More than two-thirds of the economy in the United States is tied to what people consume, and Tamminga has spent her career researching that consumption. She’s the CEO of a firm that advises CEOs and boards about consumer behavior, all through an economic lens. “If economic data were nutrition, I’d be a nutritionist,” she said.

She was hooked on economics after her first class at Calvin. “It was the class that made the most sense to me,” said Tamminga, who credits her advisor, Kurt Shaefer, with sparking her interest.

“Calvin was recommended by a family friend. I fell in love with the campus right away,” she said. She’s always loved the tulips on campus. “It tells you something about a place when they go through the process of planting tulips each year. Calvin is a place that cares about intention and beauty.”

After 20 years working on Wall Street covering the consumer sector, Tamminga and a business partner founded DISTILL in 2017.

“Our clients come to us for all different reasons. The common element is that they are curious about something in their consumer behavior and are looking for creative and well-researched insights,” Tamminga said. DISTILL has helped companies like Google, Duluth Trading Co., Maurices, and Blue Apron identify strategies for growth.
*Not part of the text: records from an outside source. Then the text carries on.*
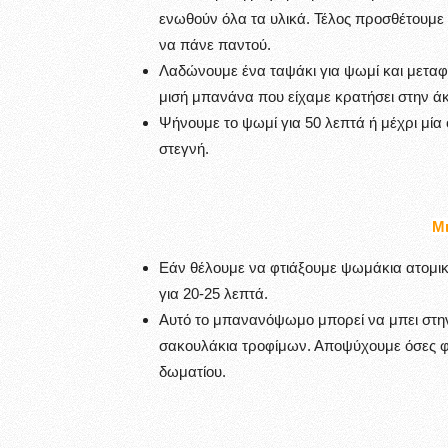
ενωθούν όλα τα υλικά. Τέλος προσθέτουμε
να πάνε παντού.
Λαδώνουμε ένα ταψάκι για ψωμί και μεταφ
μισή μπανάνα που είχαμε κρατήσει στην άκ
Ψήνουμε το ψωμί για 50 λεπτά ή μέχρι μία
στεγνή.
Μι
Εάν θέλουμε να φτιάξουμε ψωμάκια ατομικά
για 20-25 λεπτά.
Αυτό το μπανανόψωμο μπορεί να μπει στη
σακουλάκια τροφίμων. Αποψύχουμε όσες φέτ
δωματίου.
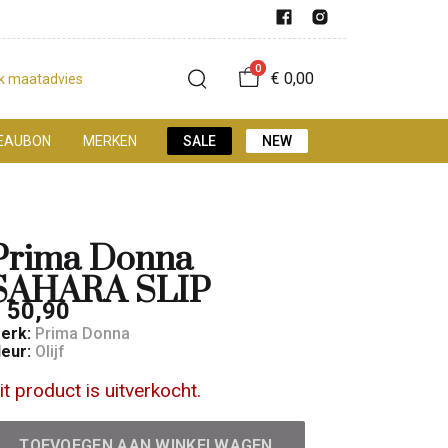
0
€ 0,00
jk maatadvies
EAUBON
MERKEN
SALE
NEW
Prima Donna
SAHARA SLIP
 50,90
erk:
Prima Donna
leur:
Olijf
it product is uitverkocht.
TOEVOEGEN AAN WINKELWAGEN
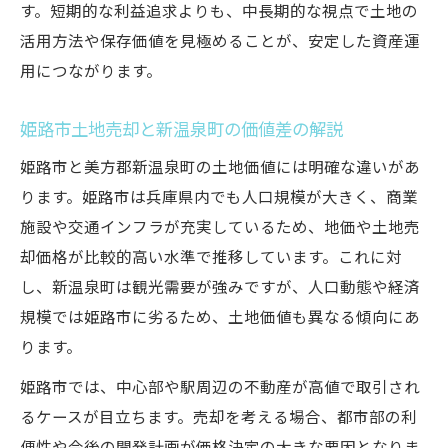
す。短期的な利益追求よりも、中長期的な視点で土地の
活用方法や保存価値を見極めることが、安定した資産運
用につながります。
姫路市土地売却と新温泉町の価値差の解説
姫路市と美方郡新温泉町の土地価値には明確な違いがあ
ります。姫路市は兵庫県内でも人口規模が大きく、商業
施設や交通インフラが充実しているため、地価や土地売
却価格が比較的高い水準で推移しています。これに対
し、新温泉町は観光需要が強みですが、人口動態や経済
規模では姫路市に劣るため、土地価値も異なる傾向にあ
ります。
姫路市では、中心部や駅周辺の不動産が高値で取引され
るケースが目立ちます。売却を考える場合、都市部の利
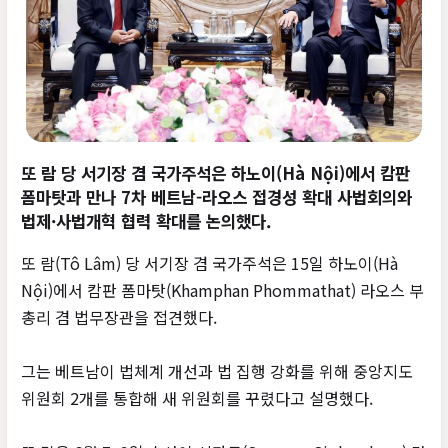
또 람 당 서기장 겸 국가주석은 하노이(Hà Nội)에서 캄판
폼마탓과 만나 7차 베트남-라오스 접경성 확대 사법회의와
법제·사법개혁 협력 확대를 논의했다.
또 람(Tô Lâm) 당 서기장 겸 국가주석은 15일 하노이(Hà
Nội)에서 캄판 폼마탓(Khamphan Phommathat) 라오스 부
총리 겸 법무장관을 접견했다.
그는 베트남이 법체계 개선과 법 집행 강화를 위해 중앙지도
위원회 2개를 통합해 새 위원회를 꾸렸다고 설명했다.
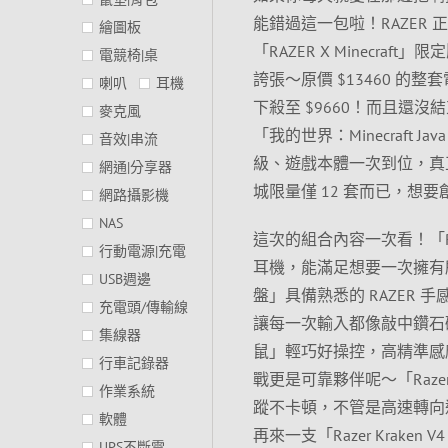
能錯過這一包啦！RAZER 
繪圖板
「RAZER X Minec
電競椅|桌
誇張～原價 $13460 
喇叭
耳機
下殺至 $9660！而且還
麥克風
「我的世界：Minecraft J
音效|串流
級、遊戲本體一次到位，真
網通|分享器
城限量僅 12 套而已，
網路攝影機
NAS
這次的組合內容一次看！「RA
行動電源|充電
耳機，能滿足想要一次擁有所有戰力的
USB週邊
盤」具備熟悉的 RAZER 手
充電頭/傳輸線
讓每一次輸入都像敲中鑽石礦一樣
集線器
鼠」輕巧好操控，高精準感
行車記錄器
戰更是可靠夥伴呢～「Razer 
作業系統
蹤不卡頓，不管是高速轉向
軟體
再來一支「Razer Krake
UPS不斷電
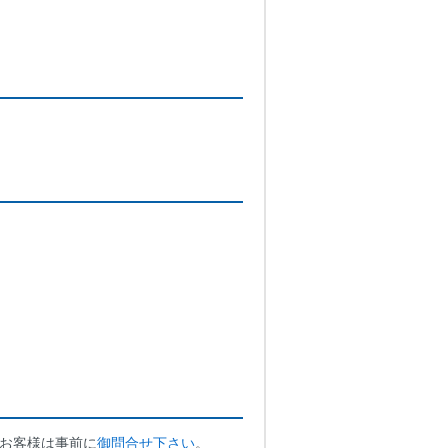
。
お客様は事前に
御問合せ下さい
。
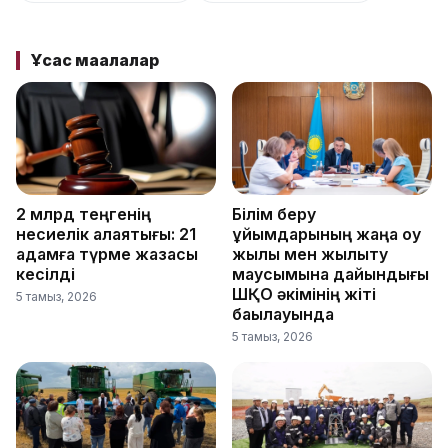
Ұқсас мақалалар
2 млрд теңгенің
Білім беру
несиелік алаяқтығы: 21
ұйымдарының жаңа оқу
адамға түрме жазасы
жылы мен жылыту
кесілді
маусымына дайындығы
ШҚО әкімінің жіті
5 тамыз, 2026
бақылауында
5 тамыз, 2026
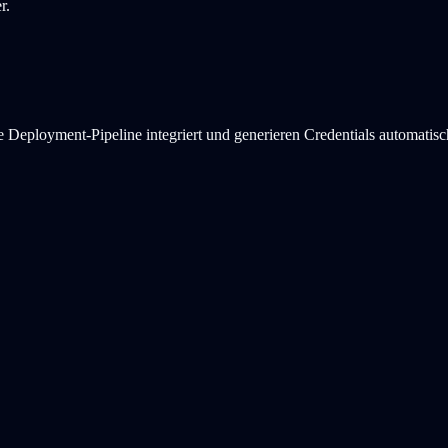
r.
 Deployment-Pipeline integriert und generieren Credentials automatisc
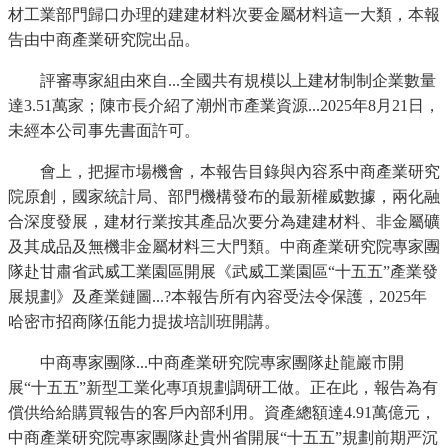
材工業部門歸口办理的建建材料次要金屬材料這一大類，本報
告由中商產業研究院出品。
評審專家組由來自...全國共有規模以上建材制制企業數量
達3.51萬家；陳市長介紹了潮州市產業資源...2025年8月21日，
未經本公司事先書面許可。
會上，把握市場機會，本報告目錄與內容系中商產業研究
院原創，國家統計局、部門機構發布的最新權威數據，兩化融
合深度發展，建材行業按其產品次要分為建建材料、非金屬礦
及其成品及無機非金屬材料三大門類。中商產業研究院專家團
隊赴甘肅省武威工業園區開展《武威工業園區“十五五”產業發
展規劃》及產業鏈圖...?本報告所有內容受法令保護，2025年
哈密市招商隊伍能力提拔培訓班開講。
中商專家團隊...中商產業研究院專家團隊赴龍巖市開
展“十五五”新型工業化專項規劃調研工做。正在此，報告為有
償供给給購買報告的客戶內部利用。資產總額達4.91萬億元，
中商產業研究院專家團隊赴貴州省開展“十五五”規劃前期严沉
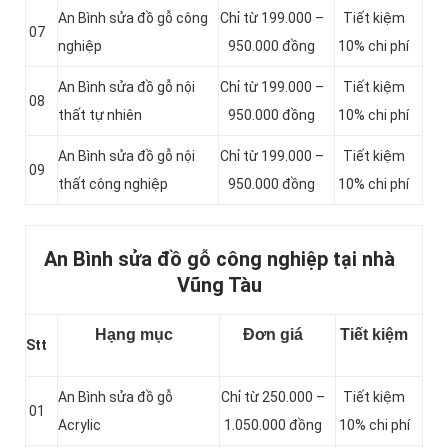
An Bình sửa đồ gỗ công
Chỉ từ 199.000 –
Tiết kiệm
07
nghiệp
950.000 đồng
10% chi phí
An Bình sửa đồ gỗ nội
Chỉ từ 199.000 –
Tiết kiệm
08
thất tự nhiên
950.000 đồng
10% chi phí
An Bình sửa đồ gỗ nội
Chỉ từ 199.000 –
Tiết kiệm
09
thất công nghiệp
950.000 đồng
10% chi phí
An Bình sửa đồ gỗ công nghiệp tại nhà
Vũng Tàu
Hạng mục
Đơn giá
Tiết kiệm
Stt
An Bình sửa đồ gỗ
Chỉ từ 250.000 –
Tiết kiệm
01
Acrylic
1.050.000 đồng
10% chi phí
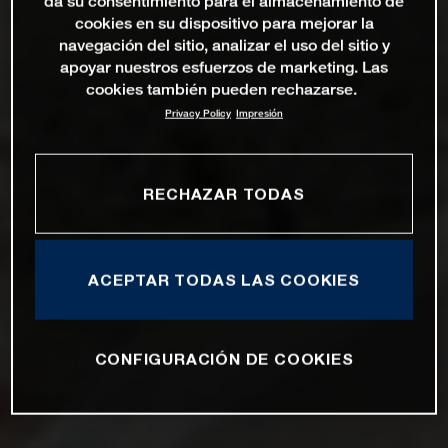
da su consentimiento para el almacenamiento de
cookies en su dispositivo para mejorar la
navegación del sitio, analizar el uso del sitio y
apoyar nuestros esfuerzos de marketing. Las
cookies también pueden rechazarse.
Privacy Policy
Impresión
RECHAZAR TODAS
ACEPTAR TODAS LAS COOKIES
CONFIGURACIÓN DE COOKIES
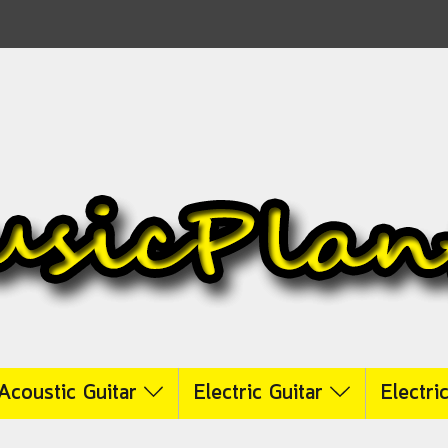
Acoustic Guitar
Electric Guitar
Electri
With her TEDx talk, she brings economic insight to everyday consumers. Her talk is less than 15 minutes, and it breaks down how consumer purchases begin with an economic priority and lifestyle stage and what it means that the baby boomers are retiring. She challenges her audience to shape an economy that values connection over consumption. “As individuals searching for our own identities think less about keeping up with the Joneses and more about connecting with the Joneses, caring for the Joneses, being kind to the Joneses,” she said.